■ **Stored data entries**
******************************

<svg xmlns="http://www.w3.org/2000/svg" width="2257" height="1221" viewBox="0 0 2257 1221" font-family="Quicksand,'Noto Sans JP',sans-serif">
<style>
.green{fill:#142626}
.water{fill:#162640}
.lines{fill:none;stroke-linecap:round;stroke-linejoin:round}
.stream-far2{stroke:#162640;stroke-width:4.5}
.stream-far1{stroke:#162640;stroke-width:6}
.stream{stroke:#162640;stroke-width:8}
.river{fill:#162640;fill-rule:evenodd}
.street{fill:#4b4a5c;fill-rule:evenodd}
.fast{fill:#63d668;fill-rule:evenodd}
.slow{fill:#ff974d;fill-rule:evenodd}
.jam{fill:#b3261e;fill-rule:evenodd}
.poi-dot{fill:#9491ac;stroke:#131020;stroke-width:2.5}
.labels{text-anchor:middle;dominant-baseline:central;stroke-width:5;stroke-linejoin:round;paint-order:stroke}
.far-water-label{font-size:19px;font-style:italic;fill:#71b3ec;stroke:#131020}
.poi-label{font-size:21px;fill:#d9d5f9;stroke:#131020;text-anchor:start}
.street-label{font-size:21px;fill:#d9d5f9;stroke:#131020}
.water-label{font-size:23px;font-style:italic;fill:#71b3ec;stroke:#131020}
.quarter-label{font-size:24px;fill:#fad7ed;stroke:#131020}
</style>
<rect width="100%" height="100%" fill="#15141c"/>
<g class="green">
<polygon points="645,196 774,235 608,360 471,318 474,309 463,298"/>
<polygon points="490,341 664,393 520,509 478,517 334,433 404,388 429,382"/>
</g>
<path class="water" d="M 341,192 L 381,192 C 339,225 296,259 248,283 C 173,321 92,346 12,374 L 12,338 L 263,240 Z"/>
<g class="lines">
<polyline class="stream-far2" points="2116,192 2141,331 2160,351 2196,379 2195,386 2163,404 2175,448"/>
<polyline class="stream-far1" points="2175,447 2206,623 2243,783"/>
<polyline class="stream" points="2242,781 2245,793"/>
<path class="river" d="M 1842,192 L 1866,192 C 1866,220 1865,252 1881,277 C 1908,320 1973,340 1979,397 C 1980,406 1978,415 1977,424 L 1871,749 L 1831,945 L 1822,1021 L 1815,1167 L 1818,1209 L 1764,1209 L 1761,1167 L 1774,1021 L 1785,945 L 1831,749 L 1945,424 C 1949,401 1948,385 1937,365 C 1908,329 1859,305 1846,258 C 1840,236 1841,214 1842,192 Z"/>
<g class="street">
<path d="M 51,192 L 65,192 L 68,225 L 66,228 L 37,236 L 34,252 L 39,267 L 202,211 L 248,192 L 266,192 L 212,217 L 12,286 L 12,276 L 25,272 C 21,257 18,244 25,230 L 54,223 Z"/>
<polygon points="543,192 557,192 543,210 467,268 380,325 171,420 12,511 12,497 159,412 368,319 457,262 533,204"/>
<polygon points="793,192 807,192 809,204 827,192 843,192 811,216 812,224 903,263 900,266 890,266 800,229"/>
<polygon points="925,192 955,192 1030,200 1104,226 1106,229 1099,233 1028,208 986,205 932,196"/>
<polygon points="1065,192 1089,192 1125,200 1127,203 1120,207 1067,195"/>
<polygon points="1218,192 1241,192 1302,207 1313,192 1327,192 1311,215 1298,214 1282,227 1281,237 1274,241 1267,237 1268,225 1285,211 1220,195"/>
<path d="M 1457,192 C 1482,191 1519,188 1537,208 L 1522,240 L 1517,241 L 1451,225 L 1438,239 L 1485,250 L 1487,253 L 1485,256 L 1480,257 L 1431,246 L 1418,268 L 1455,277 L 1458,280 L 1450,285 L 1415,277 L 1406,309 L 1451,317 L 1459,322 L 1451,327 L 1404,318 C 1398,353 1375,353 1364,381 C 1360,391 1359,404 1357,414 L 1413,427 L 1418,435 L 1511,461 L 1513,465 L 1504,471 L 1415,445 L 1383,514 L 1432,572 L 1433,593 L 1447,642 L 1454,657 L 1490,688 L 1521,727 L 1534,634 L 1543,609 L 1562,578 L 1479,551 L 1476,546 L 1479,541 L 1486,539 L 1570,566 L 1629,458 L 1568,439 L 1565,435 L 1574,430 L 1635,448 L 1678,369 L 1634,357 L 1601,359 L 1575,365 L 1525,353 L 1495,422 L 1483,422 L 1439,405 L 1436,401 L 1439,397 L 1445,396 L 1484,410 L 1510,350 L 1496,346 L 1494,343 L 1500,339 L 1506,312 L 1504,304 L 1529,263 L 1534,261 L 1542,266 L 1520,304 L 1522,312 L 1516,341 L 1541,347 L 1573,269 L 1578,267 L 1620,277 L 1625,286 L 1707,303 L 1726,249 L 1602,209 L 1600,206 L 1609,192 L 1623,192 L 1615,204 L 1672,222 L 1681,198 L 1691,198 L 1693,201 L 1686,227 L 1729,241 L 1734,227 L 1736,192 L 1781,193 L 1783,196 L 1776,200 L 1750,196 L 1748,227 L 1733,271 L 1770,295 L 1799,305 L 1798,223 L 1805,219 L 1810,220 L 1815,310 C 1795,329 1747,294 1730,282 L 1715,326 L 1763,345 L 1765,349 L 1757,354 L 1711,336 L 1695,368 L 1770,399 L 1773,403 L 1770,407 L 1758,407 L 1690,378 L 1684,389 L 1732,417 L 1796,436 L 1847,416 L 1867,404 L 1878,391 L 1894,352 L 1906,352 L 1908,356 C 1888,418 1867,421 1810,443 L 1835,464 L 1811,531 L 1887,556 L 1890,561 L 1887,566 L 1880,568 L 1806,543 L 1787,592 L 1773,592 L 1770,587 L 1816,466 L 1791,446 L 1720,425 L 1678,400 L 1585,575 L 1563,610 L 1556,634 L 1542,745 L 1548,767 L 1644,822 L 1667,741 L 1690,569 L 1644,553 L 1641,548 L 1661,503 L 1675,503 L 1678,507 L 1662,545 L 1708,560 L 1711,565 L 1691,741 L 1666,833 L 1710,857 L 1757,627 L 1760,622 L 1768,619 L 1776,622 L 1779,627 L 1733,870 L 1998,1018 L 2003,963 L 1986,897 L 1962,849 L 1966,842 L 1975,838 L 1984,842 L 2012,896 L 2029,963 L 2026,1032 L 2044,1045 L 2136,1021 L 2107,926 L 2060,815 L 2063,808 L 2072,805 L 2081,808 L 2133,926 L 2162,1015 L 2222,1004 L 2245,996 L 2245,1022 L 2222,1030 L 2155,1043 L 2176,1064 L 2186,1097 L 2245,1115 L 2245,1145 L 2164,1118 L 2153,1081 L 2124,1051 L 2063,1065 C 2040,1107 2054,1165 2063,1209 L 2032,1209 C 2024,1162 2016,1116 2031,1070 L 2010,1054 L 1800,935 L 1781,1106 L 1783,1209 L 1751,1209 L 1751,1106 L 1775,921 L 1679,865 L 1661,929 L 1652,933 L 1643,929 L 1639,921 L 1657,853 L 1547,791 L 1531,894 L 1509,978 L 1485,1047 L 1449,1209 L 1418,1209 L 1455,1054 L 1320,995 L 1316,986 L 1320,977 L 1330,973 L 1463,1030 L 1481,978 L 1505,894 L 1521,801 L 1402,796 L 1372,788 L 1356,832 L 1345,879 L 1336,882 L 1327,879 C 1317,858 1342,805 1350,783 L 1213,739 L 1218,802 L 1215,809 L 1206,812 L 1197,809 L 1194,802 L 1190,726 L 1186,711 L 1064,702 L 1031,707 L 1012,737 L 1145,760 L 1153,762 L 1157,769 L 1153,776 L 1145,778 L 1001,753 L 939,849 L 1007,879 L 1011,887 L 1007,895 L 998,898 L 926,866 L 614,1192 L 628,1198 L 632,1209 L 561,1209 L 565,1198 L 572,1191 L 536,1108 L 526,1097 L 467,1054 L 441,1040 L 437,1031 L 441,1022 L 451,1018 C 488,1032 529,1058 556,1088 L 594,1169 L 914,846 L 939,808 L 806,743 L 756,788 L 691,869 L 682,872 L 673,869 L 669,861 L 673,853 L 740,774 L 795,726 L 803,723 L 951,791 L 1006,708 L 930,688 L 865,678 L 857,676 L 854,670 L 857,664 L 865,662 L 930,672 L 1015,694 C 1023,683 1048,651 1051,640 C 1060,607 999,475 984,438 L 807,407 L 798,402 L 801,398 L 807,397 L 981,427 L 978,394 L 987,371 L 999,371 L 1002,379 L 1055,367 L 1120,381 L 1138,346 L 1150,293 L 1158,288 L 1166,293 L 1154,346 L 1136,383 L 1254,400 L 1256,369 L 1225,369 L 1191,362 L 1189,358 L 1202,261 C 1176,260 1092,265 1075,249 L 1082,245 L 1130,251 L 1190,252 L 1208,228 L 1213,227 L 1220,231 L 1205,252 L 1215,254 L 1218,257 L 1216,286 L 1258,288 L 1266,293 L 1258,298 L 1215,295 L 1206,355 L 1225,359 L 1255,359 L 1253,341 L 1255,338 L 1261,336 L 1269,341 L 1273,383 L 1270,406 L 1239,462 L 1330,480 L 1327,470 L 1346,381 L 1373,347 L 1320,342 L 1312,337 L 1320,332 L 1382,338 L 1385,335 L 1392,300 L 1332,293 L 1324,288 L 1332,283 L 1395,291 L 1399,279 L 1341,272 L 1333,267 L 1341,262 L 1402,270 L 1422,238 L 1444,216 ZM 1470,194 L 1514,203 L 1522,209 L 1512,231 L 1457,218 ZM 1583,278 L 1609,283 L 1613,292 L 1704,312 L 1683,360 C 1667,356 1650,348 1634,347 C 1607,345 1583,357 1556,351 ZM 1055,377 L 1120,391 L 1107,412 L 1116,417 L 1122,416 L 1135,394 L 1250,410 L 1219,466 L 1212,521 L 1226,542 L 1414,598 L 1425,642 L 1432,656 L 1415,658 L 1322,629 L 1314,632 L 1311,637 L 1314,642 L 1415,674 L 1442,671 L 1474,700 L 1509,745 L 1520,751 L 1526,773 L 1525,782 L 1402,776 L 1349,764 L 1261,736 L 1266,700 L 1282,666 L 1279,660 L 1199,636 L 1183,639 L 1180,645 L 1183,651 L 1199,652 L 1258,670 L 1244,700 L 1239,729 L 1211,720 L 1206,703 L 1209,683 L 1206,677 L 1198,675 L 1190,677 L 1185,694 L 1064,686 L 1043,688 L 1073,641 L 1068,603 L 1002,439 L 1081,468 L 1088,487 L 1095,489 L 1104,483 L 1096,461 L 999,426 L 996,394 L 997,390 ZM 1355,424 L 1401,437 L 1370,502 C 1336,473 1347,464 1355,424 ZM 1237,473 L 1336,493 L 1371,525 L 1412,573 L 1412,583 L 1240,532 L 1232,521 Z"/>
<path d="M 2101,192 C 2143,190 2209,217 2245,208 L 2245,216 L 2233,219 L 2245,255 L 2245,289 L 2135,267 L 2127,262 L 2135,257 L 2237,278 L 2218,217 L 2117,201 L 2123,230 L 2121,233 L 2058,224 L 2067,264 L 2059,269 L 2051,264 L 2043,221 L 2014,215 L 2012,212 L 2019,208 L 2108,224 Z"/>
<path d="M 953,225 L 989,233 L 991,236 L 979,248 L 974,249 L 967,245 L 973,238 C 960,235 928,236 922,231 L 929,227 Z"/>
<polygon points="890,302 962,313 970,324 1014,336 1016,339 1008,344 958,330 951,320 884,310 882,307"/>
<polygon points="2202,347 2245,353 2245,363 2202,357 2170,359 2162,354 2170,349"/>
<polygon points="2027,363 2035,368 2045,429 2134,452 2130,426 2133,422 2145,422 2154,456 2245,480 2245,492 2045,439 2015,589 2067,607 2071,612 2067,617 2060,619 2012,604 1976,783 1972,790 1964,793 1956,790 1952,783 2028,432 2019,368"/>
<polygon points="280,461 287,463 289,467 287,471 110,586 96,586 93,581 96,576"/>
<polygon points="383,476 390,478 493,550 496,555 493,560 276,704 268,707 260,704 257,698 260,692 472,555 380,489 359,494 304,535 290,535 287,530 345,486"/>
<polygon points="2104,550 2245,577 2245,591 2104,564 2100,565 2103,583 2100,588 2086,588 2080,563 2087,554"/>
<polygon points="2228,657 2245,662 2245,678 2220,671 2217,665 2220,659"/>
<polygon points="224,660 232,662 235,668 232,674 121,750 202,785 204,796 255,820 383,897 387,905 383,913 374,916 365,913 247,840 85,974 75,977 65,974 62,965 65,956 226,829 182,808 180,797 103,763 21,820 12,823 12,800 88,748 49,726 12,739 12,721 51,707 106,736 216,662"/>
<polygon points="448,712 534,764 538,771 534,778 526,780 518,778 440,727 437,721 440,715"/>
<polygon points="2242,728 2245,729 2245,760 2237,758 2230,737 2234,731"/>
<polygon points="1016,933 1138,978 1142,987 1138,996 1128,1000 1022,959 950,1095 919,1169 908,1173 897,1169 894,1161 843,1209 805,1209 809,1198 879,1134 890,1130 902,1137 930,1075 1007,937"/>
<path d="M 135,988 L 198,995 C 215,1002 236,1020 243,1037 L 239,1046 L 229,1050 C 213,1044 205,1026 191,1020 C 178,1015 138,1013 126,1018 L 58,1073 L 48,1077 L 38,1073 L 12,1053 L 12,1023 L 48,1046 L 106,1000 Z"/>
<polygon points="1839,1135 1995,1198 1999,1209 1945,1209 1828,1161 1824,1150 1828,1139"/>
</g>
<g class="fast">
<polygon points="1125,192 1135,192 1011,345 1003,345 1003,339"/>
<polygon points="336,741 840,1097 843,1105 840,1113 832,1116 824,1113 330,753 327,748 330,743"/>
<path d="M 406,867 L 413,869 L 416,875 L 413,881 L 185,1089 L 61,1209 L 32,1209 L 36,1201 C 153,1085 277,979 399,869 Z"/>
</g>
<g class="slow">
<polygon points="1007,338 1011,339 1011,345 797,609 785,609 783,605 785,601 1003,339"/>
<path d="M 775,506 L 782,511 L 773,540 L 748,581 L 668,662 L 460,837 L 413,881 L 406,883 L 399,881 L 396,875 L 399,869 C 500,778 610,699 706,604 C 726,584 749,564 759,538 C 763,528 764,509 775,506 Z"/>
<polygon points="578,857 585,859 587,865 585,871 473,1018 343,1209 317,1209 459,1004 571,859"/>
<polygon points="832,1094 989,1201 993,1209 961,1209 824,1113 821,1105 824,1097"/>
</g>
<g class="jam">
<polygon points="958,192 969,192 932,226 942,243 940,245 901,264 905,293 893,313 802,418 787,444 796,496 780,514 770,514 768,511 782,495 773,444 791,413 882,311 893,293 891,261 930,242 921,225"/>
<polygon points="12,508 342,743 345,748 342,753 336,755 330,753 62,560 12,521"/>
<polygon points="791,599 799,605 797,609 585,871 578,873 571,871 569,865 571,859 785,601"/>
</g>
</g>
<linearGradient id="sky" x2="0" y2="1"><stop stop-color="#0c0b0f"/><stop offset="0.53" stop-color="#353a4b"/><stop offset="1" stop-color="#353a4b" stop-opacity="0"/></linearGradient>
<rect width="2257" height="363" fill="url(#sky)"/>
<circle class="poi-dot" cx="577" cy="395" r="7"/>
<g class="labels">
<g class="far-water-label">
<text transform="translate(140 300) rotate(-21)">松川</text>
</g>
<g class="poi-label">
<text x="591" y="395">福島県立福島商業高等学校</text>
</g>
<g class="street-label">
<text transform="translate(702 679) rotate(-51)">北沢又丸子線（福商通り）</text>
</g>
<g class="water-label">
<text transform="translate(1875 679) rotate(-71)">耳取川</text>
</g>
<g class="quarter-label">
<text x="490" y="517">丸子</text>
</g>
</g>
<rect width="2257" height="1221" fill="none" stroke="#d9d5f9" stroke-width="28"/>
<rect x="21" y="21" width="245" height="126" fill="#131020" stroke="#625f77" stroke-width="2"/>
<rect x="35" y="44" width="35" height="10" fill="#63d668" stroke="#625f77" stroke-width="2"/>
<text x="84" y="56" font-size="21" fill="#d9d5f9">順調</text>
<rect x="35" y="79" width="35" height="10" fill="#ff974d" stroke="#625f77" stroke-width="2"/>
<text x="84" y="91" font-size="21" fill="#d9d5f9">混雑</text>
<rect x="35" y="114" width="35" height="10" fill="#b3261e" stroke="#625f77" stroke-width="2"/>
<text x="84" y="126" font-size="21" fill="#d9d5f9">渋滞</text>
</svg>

******************************

■ **Task item**
Lines in the records above that carry the word "linejoin" are to be located and copied.

■ **Task result**
.lines{fill:none;stroke-linecap:round;stroke-linejoin:round}
.labels{text-anchor:middle;dominant-baseline:central;stroke-width:5;stroke-linejoin:round;paint-order:stroke}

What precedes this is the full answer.